▶ YOUR GOAL: Whenever a line of the records below contains the word "devotion", copy that line.

[Plain-text document sources]
===============

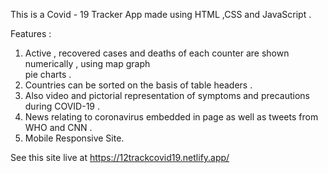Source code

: This is a Covid - 19 Tracker App made using HTML ,CSS and JavaScript .

Features :

1.  Active , recovered cases and deaths of each counter are shown numerically , using map graph  
    pie charts .
2.  Countries can be sorted on the basis of table headers .
3.  Also video and pictorial representation of symptoms and precautions during COVID-19 .
4.  News relating to coronavirus embedded in page as well as tweets from WHO and CNN .
5.  Mobile Responsive Site.

See this site live at https://12trackcovid19.netlify.app/
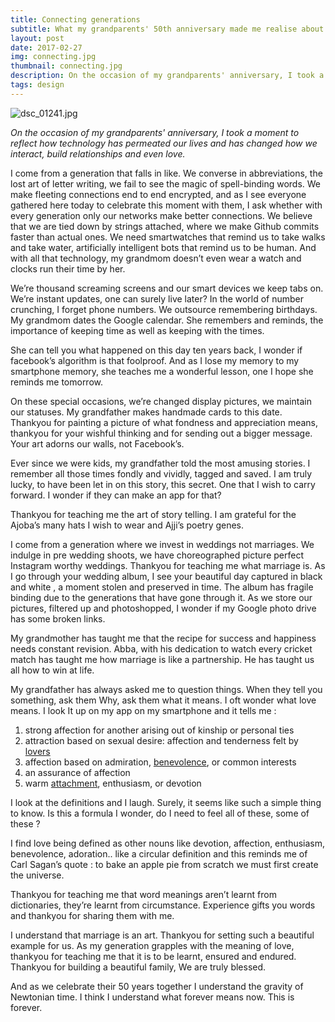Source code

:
 ```yaml
---
title: Connecting generations
subtitle: What my grandparents' 50th anniversary made me realise about technology
layout: post
date: 2017-02-27
img: connecting.jpg
thumbnail: connecting.jpg
description: On the occasion of my grandparents' anniversary, I took a moment to reflect how technology has permeated our lives and has changed how we interact, build relationships and even love.
tags: design
---
```

![dsc_01241.jpg](img/design/grandparents.jpg) 

_On the occasion of my grandparents' anniversary, I took a moment to reflect how technology has permeated our lives and has changed how we interact, build relationships and even love._

I come from a generation that falls in like. We converse in abbreviations, the lost art of letter writing, we fail to see the magic of spell-binding words. We make fleeting connections end to end encrypted, and as I see everyone gathered here today to celebrate this moment with them, I ask whether with every generation only our networks make better connections. We believe that we are tied down by strings attached, where we make Github commits faster than actual ones. We need smartwatches that remind us to take walks and take water, artificially intelligent bots that remind us to be human. And with all that technology, my grandmom doesn’t even wear a watch and clocks run their time by her.

We’re thousand screaming screens and our smart devices we keep tabs on. We’re instant updates, one can surely live later? In the world of number crunching, I forget phone numbers. We outsource remembering birthdays. My grandmom dates the Google calendar. She remembers and reminds, the importance of keeping time as well as keeping with the times.

She can tell you what happened on this day ten years back, I wonder if facebook’s algorithm is that foolproof. And as I lose my memory to my smartphone memory, she teaches me a wonderful lesson, one I hope she reminds me tomorrow.

On these special occasions, we’re changed display pictures, we maintain our statuses. My grandfather makes handmade cards to this date. Thankyou for painting a picture of what fondness and appreciation means, thankyou for your wishful thinking and for sending out a bigger message. Your art adorns our walls, not Facebook’s.

Ever since we were kids, my grandfather told the most amusing stories. I remember all those times fondly and vividly, tagged and saved. I am truly lucky, to have been let in on this story, this secret. One that I wish to carry forward. I wonder if they can make an app for that?

Thankyou for teaching me the art of story telling. I am grateful for the Ajoba’s many hats I wish to wear and Ajji’s poetry genes.

I come from a generation where we invest in weddings not marriages. We indulge in pre wedding shoots, we have choreographed picture perfect Instagram worthy weddings. Thankyou for teaching me what marriage is. As I go through your wedding album, I see your beautiful day captured in black and white , a moment stolen and preserved in time. The album has fragile binding due to the generations that have gone through it. As we store our pictures, filtered up and photoshopped, I wonder if my Google photo drive has some broken links.

My grandmother has taught me that the recipe for success and happiness needs constant revision. Abba, with his dedication to watch every cricket match has taught me how marriage is like a partnership. He has taught us all how to win at life.

My grandfather has always asked me to question things. When they tell you something, ask them Why, ask them what it means. I oft wonder what love means. I look It up on my app on my smartphone and it tells me :
1. strong affection for another arising out of kinship or personal ties <maternal love for a child>  
2.  attraction based on sexual desire: affection and tenderness felt by [lovers](http://www.merriam-webster.com/dictionary/lovers)  
3. affection based on admiration, [benevolence](http://www.merriam-webster.com/dictionary/benevolence), or common interests <love for his old schoolmates>  
4. an assurance of affection <give her my love>  
5. warm [attachment](http://www.merriam-webster.com/dictionary/attachment), enthusiasm, or devotion <love of the sea>

I look at the definitions and I laugh. Surely, it seems like such a simple thing to know. Is this a formula I wonder, do I need to feel all of these, some of these ?

I find love being defined as other nouns like devotion, affection, enthusiasm, benevolence, adoration.. like a circular definition and this reminds me of Carl Sagan’s quote : to bake an apple pie from scratch we must first create the universe.

Thankyou for teaching me that word meanings aren’t learnt from dictionaries, they’re learnt from circumstance. Experience gifts you words and thankyou for sharing them with me.

I understand that marriage is an art. Thankyou for setting such a beautiful example for us. As my generation grapples with the meaning of love, thankyou for teaching me that it is to be learnt, ensured and endured. Thankyou for building a beautiful family, We are truly blessed.

And as we celebrate their 50 years together I understand the gravity of Newtonian time. 
I think I understand what forever means now. This is forever.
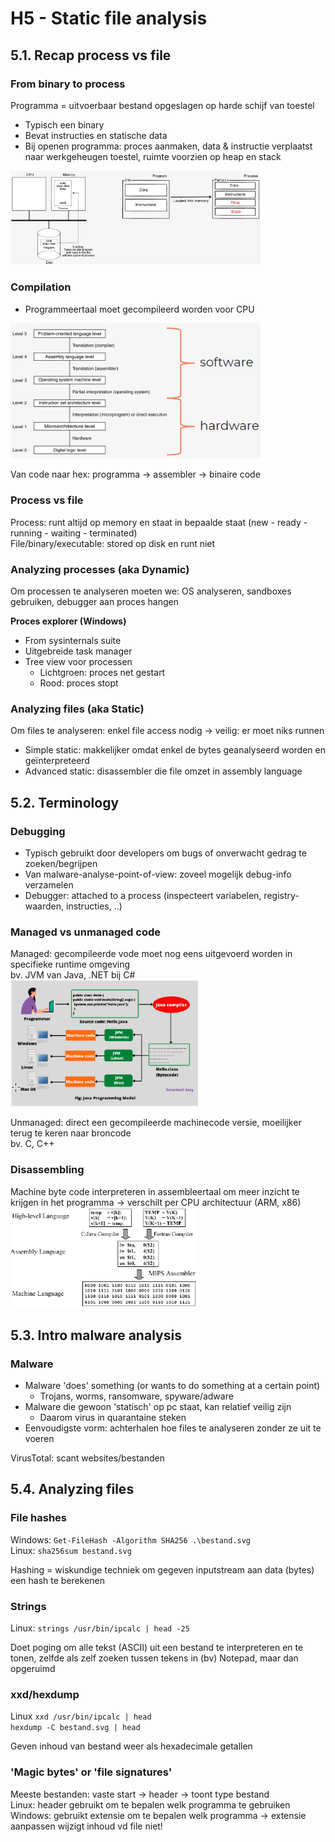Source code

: # H5 - Static file analysis

## 5.1. Recap process vs file

### From binary to process
Programma = uitvoerbaar bestand opgeslagen op harde schijf van toestel
- Typisch een binary
- Bevat instructies en statische data
- Bij openen programma: proces aanmaken, data & instructie verplaatst naar werkgeheugen toestel, ruimte voorzien op heap en stack

<img src="afbeeldingen/H5_progr.png" width="400"/>

### Compilation
- Programmeertaal moet gecompileerd worden voor CPU

<img src="afbeeldingen/H5_comp.png" width="400"/>  

Van code naar hex: programma → assembler → binaire code  

### Process vs file
Process: runt altijd op memory en staat in bepaalde staat   (new - ready - running - waiting - terminated)  
File/binary/executable: stored op disk en runt niet

<div style="page-break-after: always; visibility: hidden"> 
<!--\pagebreak--> 
</div>

### Analyzing processes (aka Dynamic)
Om processen te analyseren moeten we: OS analyseren, sandboxes gebruiken, debugger aan proces hangen

**Proces explorer (Windows)**  
- From sysinternals suite
- Uitgebreide task manager
- Tree view voor processen
  - Lichtgroen: proces net gestart
  - Rood: proces stopt

### Analyzing files (aka Static)
Om files te analyseren: enkel file access nodig → veilig: er moet niks runnen  
- Simple static: makkelijker omdat enkel de bytes geanalyseerd worden en geïnterpreteerd
- Advanced static: disassembler die file omzet in assembly language

## 5.2. Terminology

### Debugging
- Typisch gebruikt door developers om bugs of onverwacht gedrag te zoeken/begrijpen
- Van malware-analyse-point-of-view: zoveel mogelijk debug-info verzamelen
- Debugger: attached to a process (inspecteert variabelen, registry-waarden, instructies, ..)

### Managed vs unmanaged code
Managed: gecompileerde vode moet nog eens uitgevoerd worden in specifieke runtime omgeving  
bv. JVM van Java, .NET bij C#  
<img src="afbeeldingen/H5_managed.png" width="300"/>  

Unmanaged: direct een gecompileerde machinecode versie, moeilijker terug te keren naar broncode  
bv. C, C++  

### Disassembling
Machine byte code interpreteren in assembleertaal om meer inzicht te krijgen in het programma → verschilt per CPU architectuur (ARM, x86)  
<img src="afbeeldingen/H5_disass.png" width="300"/>  

## 5.3. Intro malware analysis

### Malware
- Malware 'does' something (or wants to do something at a certain point)  
  - Trojans, worms, ransomware, spyware/adware
- Malware die gewoon 'statisch' op pc staat, kan relatief veilig zijn
  - Daarom virus in quarantaine steken
- Eenvoudigste vorm: achterhalen hoe files te analyseren zonder ze uit te voeren

VirusTotal: scant websites/bestanden  

## 5.4. Analyzing files

### File hashes
Windows: ```Get-FileHash -Algorithm SHA256 .\bestand.svg```  
Linux: ```sha256sum bestand.svg```  

Hashing = wiskundige techniek om gegeven inputstream aan data (bytes) een hash te berekenen  

### Strings
Linux: ```strings /usr/bin/ipcalc | head -25```  

Doet poging om alle tekst (ASCII) uit een bestand te interpreteren en te tonen, zelfde als zelf zoeken tussen tekens in (bv) Notepad, maar dan opgeruimd  

### xxd/hexdump
Linux
```xxd /usr/bin/ipcalc | head```  
```hexdump -C bestand.svg | head```  

Geven inhoud van bestand weer als hexadecimale getallen

### 'Magic bytes' or 'file signatures'
Meeste bestanden: vaste start → header → toont type bestand  
Linux: header gebruikt om te bepalen welk programma te gebruiken
Windows: gebruikt extensie om te bepalen welk programma → extensie aanpassen wijzigt inhoud vd file niet!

===============

▶ FINAL ANSWER:
5. warm [attachment](http://www.merriam-webster.com/dictionary/attachment), enthusiasm, or devotion <love of the sea>
I find love being defined as other nouns like devotion, affection, enthusiasm, benevolence, adoration.. like a circular definition and this reminds me of Carl Sagan’s quote : to bake an apple pie from scratch we must first create the universe.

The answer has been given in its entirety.